~2~

891 49 88
                                    

"Chan!"

"Hm?"

"Chan, kalk hadi!"

"Hıhım.."

"Chan saat sekiz, birazdan tören başlayacak. Bence kalkıp giyinmelisin."

Saat mi sekiz?! Allah'ım ben bu saate kadar uyuyup nasıl uyanamamıştım? Kendimden beklemediğim bir hızla doğrulduğumda üzerime eğilmiş Kris'le burun buruna gelmiştim. Neden bu kadar yakındık? Neden bana doğru eğilmiş bir şekilde bana bakıyordu?

Neden ben? Neden sen? Neden biz?
Sorgula..

Dur bir saniye hatlar karıştı. Şuan uykulu ve yetişememe endişesinde olan ben saçma sapan iç sesimle birlikte hala Kris'e bakmaya devam ediyordum. Film sahnelerindeki klişe bakışma sahnesini yaşıyorduk resmen. Yalnız benim tam şuanda almam gereken bir nefes, O2 ile beslemem gereken organlarım var karşımdaki beyfendi!

Nefes alırsan etkilendiğini düşünür, almazsan da ölersin. Ölmek için gençsin, başarabilirsin! Fighting!

Ben kendi düşüncelerimde kaybolurken fazla nefessiz kalmış olacağım ki Kris konuşmak için dudaklarını aralamıştı.

"Nefes al Chan."

Yüzüme sıcak nefesini vererek konuştuğunda gözlerimi kapatarak mümkünmüş gibi nefes almaya çalışmıştım. Tabii başaramadığım için gücümü kaybedip yatağa geri düştüğümdeyse Kris kahkahalarla gülmeye başlamıştı. Şerefsiz!

"Ya gülmesene hyung!"

Bağırmama karşılık daha fazla güldüğünde yastığımı alarak ona doğru koşmaya başlamıştım. Gebertmem gereken bir hyungum vardı sonuç olarak. Tam yaklaşmış kafasına geçirmek üzereyken Wu şerefsiz Kris benden önce davranmış ve koşarak odadan çıkmıştı. Onun gidişiyle kafamı saate çevirmiş gördüğüm görüntüyle şok olmuştum. Aq saat sekizi on geçiyordu ve törenin başlamasına tamı tamıma 5 dakika vardı. Allah'ım sen yetişme gücü ver ne olur!

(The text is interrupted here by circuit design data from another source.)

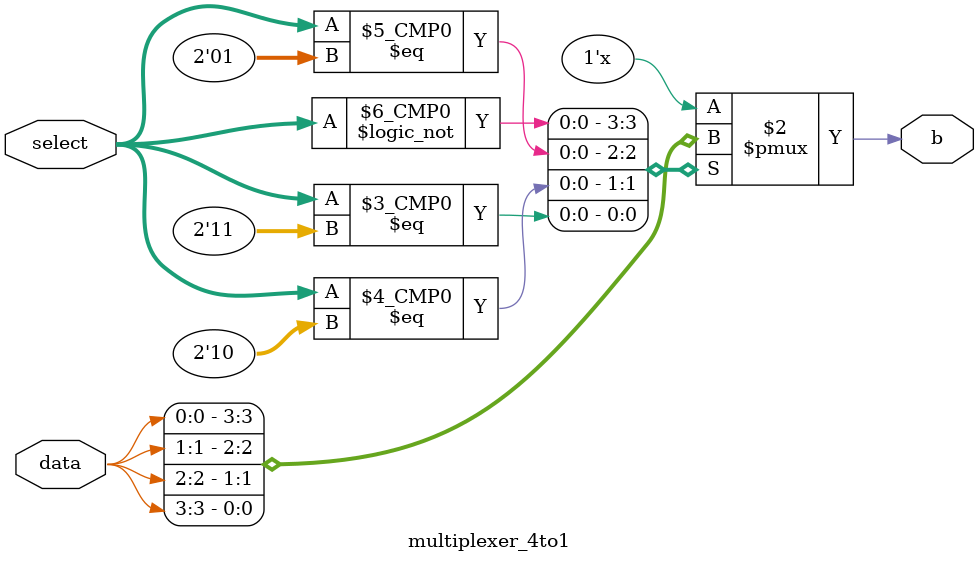
<source format=v>
`timescale 1ns / 1ps


module multiplexer_4to1(
input [1:0] select,input [3:0] data , output reg b);

    always@(*)
    begin
    case (select)    
        2'b00:
        b = data[0];
        2'b01:
        b = data[1];
        2'b10:  
        b = data[2];
        2'b11:
        b = data[3];
    endcase
    end
    
endmodule

</source>
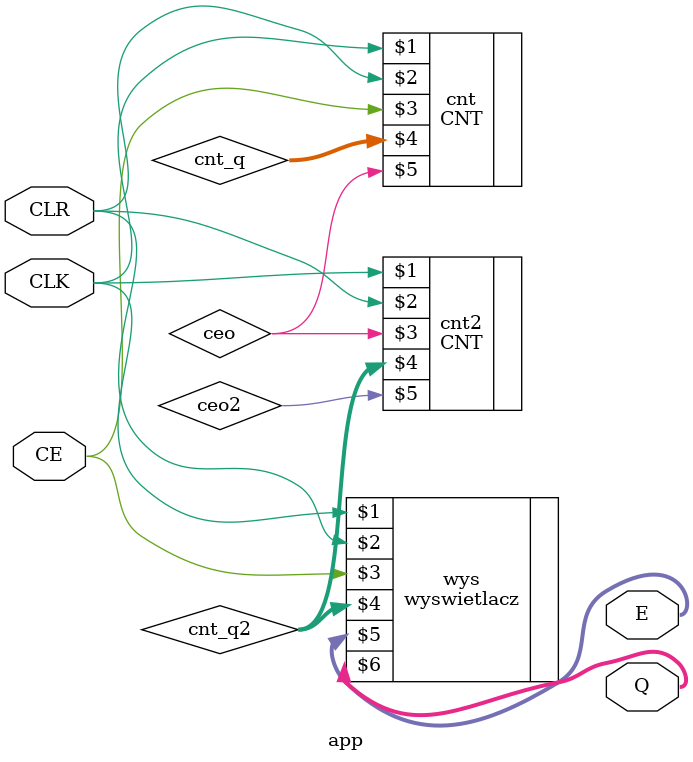
<source format=v>
`timescale 1ns / 1ps


module app(CLK, CE, CLR, E, Q);
input CLK, CLR, CE;
output [3:0] E;
output [7:0] Q;
wire [26:0] cnt_q;
wire [13:0] cnt_q2;
wire ceo, ceo2;

CNT #(
    .BITS_NUM(27), 
    .MOD(10000000)
) cnt(CLK, CLR, CE, cnt_q, ceo);

CNT #(
    .BITS_NUM(14), 
    .MOD(10000)
) cnt2(CLK, CLR, ceo, cnt_q2, ceo2);

wyswietlacz wys(CLK, CLR, CE, cnt_q2, E, Q);

endmodule

</source>
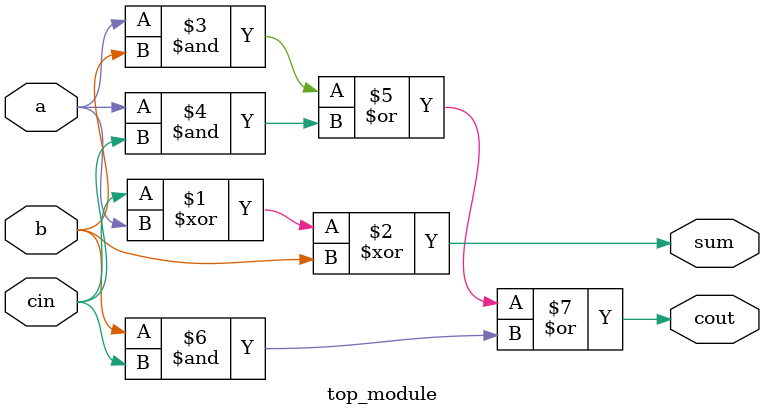
<source format=v>
module top_module( 
    input a, b, cin,
    output cout, sum );
    
    assign sum = cin ^ a ^ b;
    assign cout = (a & b) | (a & cin) | (b & cin);

endmodule

</source>
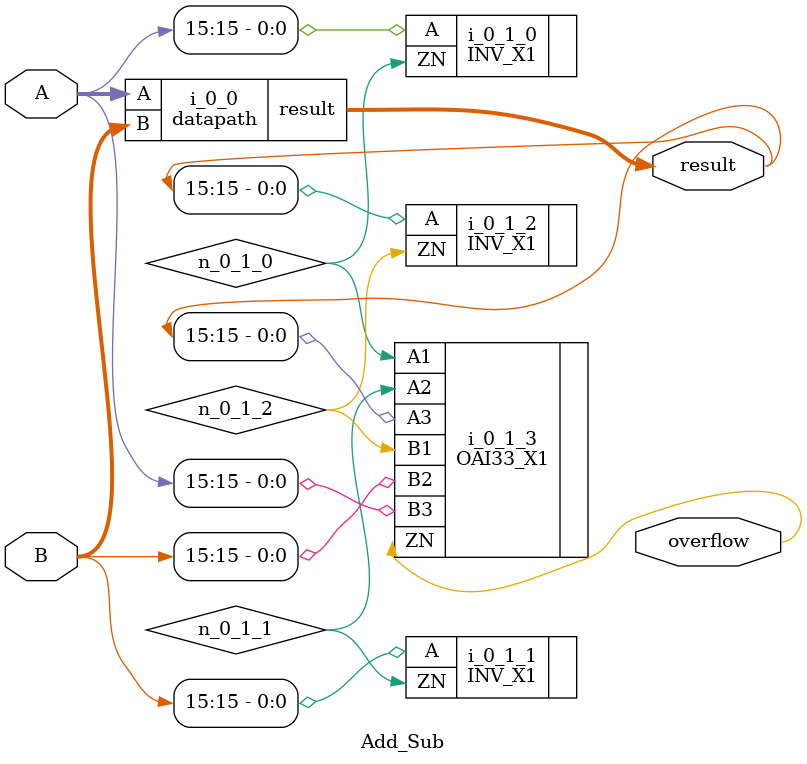
<source format=v>
/*
 * Created by 
   ../bin/Linux-x86_64-O/oasysGui 19.2-p002 on Wed Apr 22 05:02:31 2020
 * (C) Mentor Graphics Corporation
 */
/* CheckSum: 1957331847 */

module datapath(B, A, result);
   input [15:0]B;
   input [15:0]A;
   output [15:0]result;

   HA_X1 i_0 (.A(B[0]), .B(A[0]), .CO(n_0), .S(result[0]));
   FA_X1 i_1 (.A(B[1]), .B(A[1]), .CI(n_0), .CO(n_1), .S(result[1]));
   FA_X1 i_2 (.A(B[2]), .B(A[2]), .CI(n_1), .CO(n_2), .S(result[2]));
   FA_X1 i_3 (.A(B[3]), .B(A[3]), .CI(n_2), .CO(n_3), .S(result[3]));
   FA_X1 i_4 (.A(B[4]), .B(A[4]), .CI(n_3), .CO(n_4), .S(result[4]));
   FA_X1 i_5 (.A(B[5]), .B(A[5]), .CI(n_4), .CO(n_5), .S(result[5]));
   FA_X1 i_6 (.A(B[6]), .B(A[6]), .CI(n_5), .CO(n_6), .S(result[6]));
   FA_X1 i_7 (.A(B[7]), .B(A[7]), .CI(n_6), .CO(n_7), .S(result[7]));
   FA_X1 i_8 (.A(B[8]), .B(A[8]), .CI(n_7), .CO(n_8), .S(result[8]));
   FA_X1 i_9 (.A(B[9]), .B(A[9]), .CI(n_8), .CO(n_9), .S(result[9]));
   FA_X1 i_10 (.A(B[10]), .B(A[10]), .CI(n_9), .CO(n_10), .S(result[10]));
   FA_X1 i_11 (.A(B[11]), .B(A[11]), .CI(n_10), .CO(n_11), .S(result[11]));
   FA_X1 i_12 (.A(B[12]), .B(A[12]), .CI(n_11), .CO(n_12), .S(result[12]));
   FA_X1 i_13 (.A(B[13]), .B(A[13]), .CI(n_12), .CO(n_13), .S(result[13]));
   FA_X1 i_14 (.A(B[14]), .B(A[14]), .CI(n_13), .CO(n_14), .S(result[14]));
   XNOR2_X1 i_15 (.A(B[15]), .B(A[15]), .ZN(n_15));
   XNOR2_X1 i_16 (.A(n_15), .B(n_14), .ZN(result[15]));
endmodule

module Add_Sub(A, B, result, overflow);
   input [15:0]A;
   input [15:0]B;
   output [15:0]result;
   output overflow;

   wire n_0_1_0;
   wire n_0_1_1;
   wire n_0_1_2;

   datapath i_0_0 (.B(B), .A(A), .result(result));
   INV_X1 i_0_1_0 (.A(A[15]), .ZN(n_0_1_0));
   INV_X1 i_0_1_1 (.A(B[15]), .ZN(n_0_1_1));
   INV_X1 i_0_1_2 (.A(result[15]), .ZN(n_0_1_2));
   OAI33_X1 i_0_1_3 (.A1(n_0_1_0), .A2(n_0_1_1), .A3(result[15]), .B1(n_0_1_2), 
      .B2(B[15]), .B3(A[15]), .ZN(overflow));
endmodule

</source>
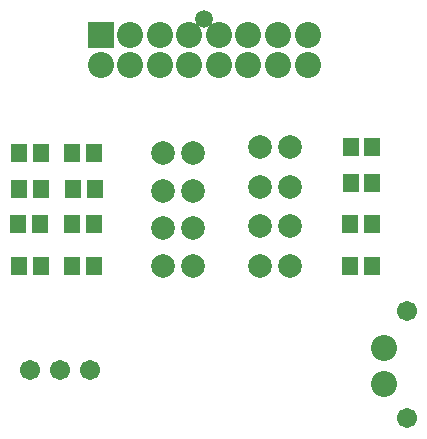
<source format=gbs>
G04*
G04 #@! TF.GenerationSoftware,Altium Limited,Altium Designer,23.9.2 (47)*
G04*
G04 Layer_Color=16711935*
%FSLAX44Y44*%
%MOMM*%
G71*
G04*
G04 #@! TF.SameCoordinates,A89998BD-DD6A-42FD-B223-A906B6295702*
G04*
G04*
G04 #@! TF.FilePolarity,Negative*
G04*
G01*
G75*
%ADD19C,2.0032*%
%ADD20C,2.2032*%
%ADD21R,2.2032X2.2032*%
%ADD22C,1.5032*%
%ADD23C,1.7032*%
%ADD24C,0.9032*%
%ADD34R,1.3532X1.5532*%
D19*
X182700Y250000D02*
D03*
X157300D02*
D03*
X182700Y218333D02*
D03*
X157300D02*
D03*
X182700Y186667D02*
D03*
X157300D02*
D03*
X182700Y155000D02*
D03*
X157300D02*
D03*
X239600D02*
D03*
X265000D02*
D03*
X239600Y188333D02*
D03*
X265000D02*
D03*
X239600Y221667D02*
D03*
X265000D02*
D03*
X239600Y255000D02*
D03*
X265000D02*
D03*
D20*
X345000Y55000D02*
D03*
Y85000D02*
D03*
X280000Y350000D02*
D03*
X205000D02*
D03*
X180000D02*
D03*
X155000D02*
D03*
X130000D02*
D03*
X280000Y325000D02*
D03*
X180000D02*
D03*
X155000D02*
D03*
X130000D02*
D03*
X205000D02*
D03*
X230000D02*
D03*
X255000Y350000D02*
D03*
Y325000D02*
D03*
X230000Y350000D02*
D03*
X105000Y325000D02*
D03*
D21*
Y350000D02*
D03*
D22*
X192500Y363805D02*
D03*
D23*
X70400Y66270D02*
D03*
X45000D02*
D03*
X95800D02*
D03*
X364000Y25500D02*
D03*
X364000Y116500D02*
D03*
D24*
X100000Y155000D02*
D03*
Y250000D02*
D03*
D34*
X334250Y155000D02*
D03*
X315750D02*
D03*
X315750Y190000D02*
D03*
X334250D02*
D03*
X316500Y225000D02*
D03*
X335000D02*
D03*
X316500Y255000D02*
D03*
X335000D02*
D03*
X80750Y155000D02*
D03*
X99250D02*
D03*
X80750Y190000D02*
D03*
X99250D02*
D03*
X80750Y250000D02*
D03*
X99250D02*
D03*
X81500Y220000D02*
D03*
X100000D02*
D03*
X54250Y155000D02*
D03*
X35750D02*
D03*
X53500Y190000D02*
D03*
X35000D02*
D03*
X54250Y220000D02*
D03*
X35750D02*
D03*
X54250Y250000D02*
D03*
X35750D02*
D03*
M02*

</source>
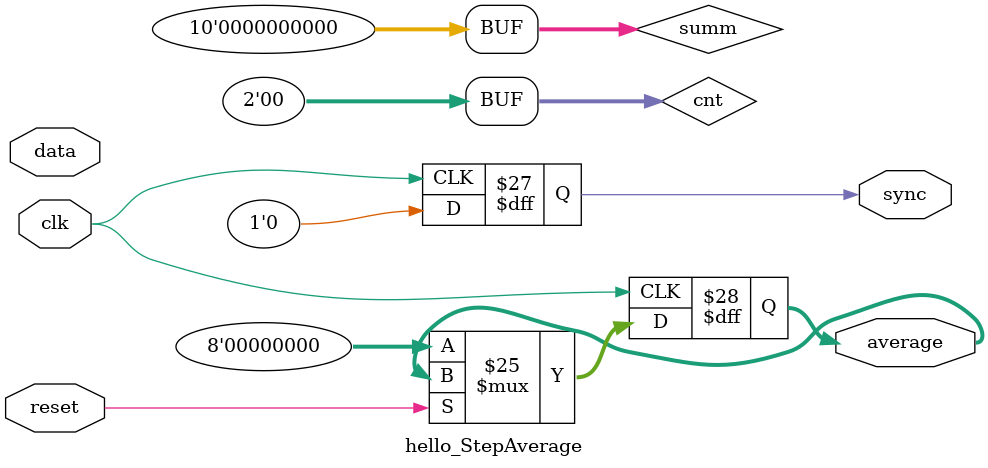
<source format=sv>
module hello_StepAverage #(
    parameter  int unsigned WIDTH     = 8                   , /// Разрядность входных и выходных данных
    parameter  int unsigned SIZE      = 4                   , /// Размер окна для расчета, только степень двойки
    localparam int unsigned CNT_SIZE  = $clog2(SIZE)        , // Почти все функции SystemVerilog доступны. Об этом будет позже в недостатках
    localparam int unsigned SUMM_SIZE = $clog2(SIZE) + WIDTH
) (
    input  logic                    clk    , /// Клоки данных
    input  logic                    reset  , /// Сигнал сброса. Уровень определяется по умолчанию для проекта
    input  bit   signed [WIDTH-1:0] data   , /// Знаковые входные данные
    output logic                    sync   , /// Сигнал синхронизации среднего
    output logic signed [WIDTH-1:0] average /// Среднее за окно
);
    logic [SUMM_SIZE-1:0] summ;
    assign summ = 0;
    logic [CNT_SIZE-1:0]  cnt ;
    assign cnt = 0;

    /// Основной блок расчетов
    always_ff @ (posedge clk) begin
        if (!reset) begin // А вот тут хитро. Второй параметр always_ff должен быть reset, поэтому это условие обязательно, без него ошибка.
            summ    <= 0;
            cnt     <= 0;
            average <= 0;
            sync    <= 0;
        end else begin
            summ <= summ + (data);
            cnt  <= cnt  + (1);
            sync <=  0; // Интересно, что все присвоение внутри always_ff будет <=, об этом написано в документации. Как по мне это минус, что это нельзя контролировать, бывает нужно.
            if (cnt == SIZE) begin // Интересный момент, что для оператора меньше\больше нужно использовать "<:"\">:".
                average <= summ / SIZE;
                sync    <= 1;
                summ    <= 0;
                cnt     <= 0;
            end
        end
    end
endmodule

</source>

Zamanı falan yavaşlat Allah'ım, amin..

Hızlıca giyinip saçlarımı dahi düzeltmeden okulun önüne koşarak geldiğimde ben hariç herkes toplanmıştı resmen. Ya ben anlamıyordum siz nasıl geç kalmıyordunuz? Ben okulun yanı başındaki yurdundan geç kalıyordum okula, siz evde kaçta kalkıyordunuz yetişmek için?

Ellerimi dizime koyup soluklarımı düzene soktuktan sonra töreni yapıp sınıflara geçmiştik. Her zaman ki gibi inekler öne geçmiş hocaları beklerken ben en arkaya tek başıma kurulmuştum.

"Hoca geliyor!"

Heh, Baek! Her sene yaptığın gibi bu senede çizgini bozmayıp hocanın geldiğini haber verdiğin için teşekkürler kardeşim. Sen olmasan ben iki dakika sonra göreceğim hocanın geleceğini nasıl öğrenirdim..

Bir de bunu her ders için yapıyordu biliyor muydunuz? Üç senedir her gün her ders başı Baek'in hoca geliyor sesini duyuyordum. Bir kaç dakika sonra hoca kapıda belirdiğinde ondan çok yanındaki kişiye odaklanmıştım.

Kris miydi o?

Bence Kris!

Oha kapıdan içeri yürüyorlar.

Yani bizim sınıfta.

Bir sene bu dev yakışıklıyla beraberim yani iç ses!

Dünkü dualarım kabul olmuş karşımda dağ taş meteor gibi dururken kalkıp dans etme isteğime engel olmuştum. Aynı sınıfta olamasaydık da üzülmezdim gerçi.. Sonuçta bugüne bugün oda arkadaşıydık!

"Günaydın arkadaşlar."

"Günaydın hocam."

"Yeni ve sizinle birlikte son senemizin açılışını yapmaktan onur ve gurur duyuyorum."